For two weeks every December, the giant global climate meeting—this year with at least 70,000 delegates, lobbyists, activists, and journalists enjoying the tacky spaceport that is Dubai—provides a cascade of feelings. This year that intensity is concentrated on a sentence in the “global stocktake” section: there’s much drama around whether it will include the phrase “phaseout of fossil fuels.” This morning’s update: Canada, gentle giant of the north, has been drafted to draft the relevant sentence.

In other energy and climate news:

+A perfect example of great activism paying off. In Massachusetts, which has some of the best climate organizers on the planet, Governor Maura Healey (elected in part because of her true climate bona fides) has now made it clear that natural gas will be, what do you know, phased out in the Commonwealth.
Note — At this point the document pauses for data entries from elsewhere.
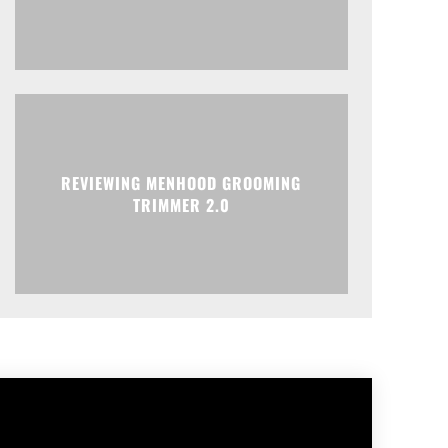
REVIEWING MENHOOD GROOMING
TRIMMER 2.0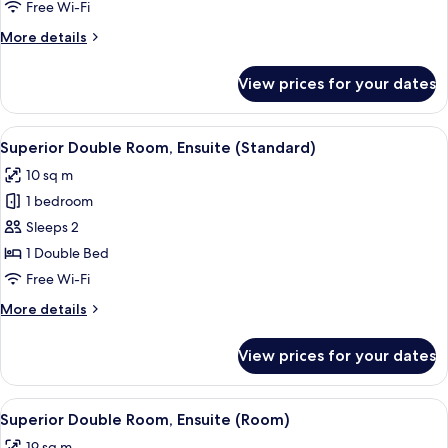
Ensuite
Free Wi-Fi
(Small)
More
More details
details
for
View prices for your dates
Double
Room,
Ensuite
View
A hotel room with a bed, pillows, a fol
8
(Small)
Superior Double Room, Ensuite (Standard)
all
10 sq m
photos
1 bedroom
for
Superior
Sleeps 2
Double
1 Double Bed
Room,
Free Wi-Fi
Ensuite
More
More details
(Standard)
details
for
View prices for your dates
Superior
Double
Room,
View
A hotel room with a bed, a ceiling fan, 
4
Ensuite
Superior Double Room, Ensuite (Room)
all
(Standard)
19 sq m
As Sabrina Shankman reported in the Globe,

The Massachusetts Department of Public Utilities examined, and ultimately rejected, proposals from the utilities to meet the state’s climate objectives by replacing natural gas with so-called renewable natural gas, typically methane captured from organic materials, like landfills or livestock operations.
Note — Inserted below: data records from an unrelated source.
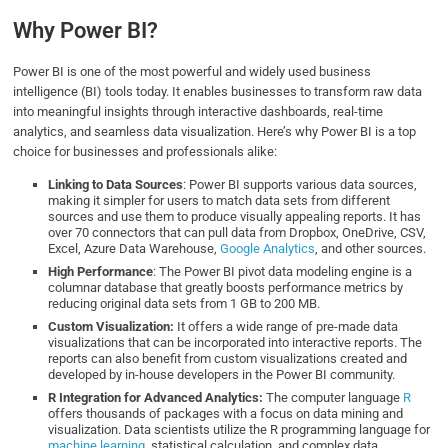
Why Power BI?
Power BI is one of the most powerful and widely used business
intelligence (BI) tools today. It enables businesses to transform raw data
into meaningful insights through interactive dashboards, real-time
analytics, and seamless data visualization. Here’s why Power BI is a top
choice for businesses and professionals alike:
Linking to Data Sources
: Power BI supports various data sources,
making it simpler for users to match data sets from different
sources and use them to produce visually appealing reports. It has
over 70 connectors that can pull data from Dropbox, OneDrive, CSV,
Excel, Azure Data Warehouse,
Google Analytics
, and other sources.
High Performance
: The Power BI pivot data modeling engine is a
columnar database that greatly boosts performance metrics by
reducing original data sets from 1 GB to 200 MB.
Custom Visualization:
It offers a wide range of pre-made data
visualizations that can be incorporated into interactive reports. The
reports can also benefit from custom visualizations created and
developed by in-house developers in the Power BI community.
R Integration for Advanced Analytics:
The computer language
R
offers thousands of packages with a focus on data mining and
visualization. Data scientists utilize the R programming language for
machine learning
, statistical calculation, and complex data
The DPU found that option costly, in short supply, and not a clear climate fix, though it said it may be the best option for certain industries where it’s hardest to find an alternative to natural gas.

Climate and clean energy advocates cheered the news. “This is potentially the most transformational climate decision in Massachusetts history,” said Kyle Murray, Massachusetts program director at the clean energy advocacy group the Acadia Center.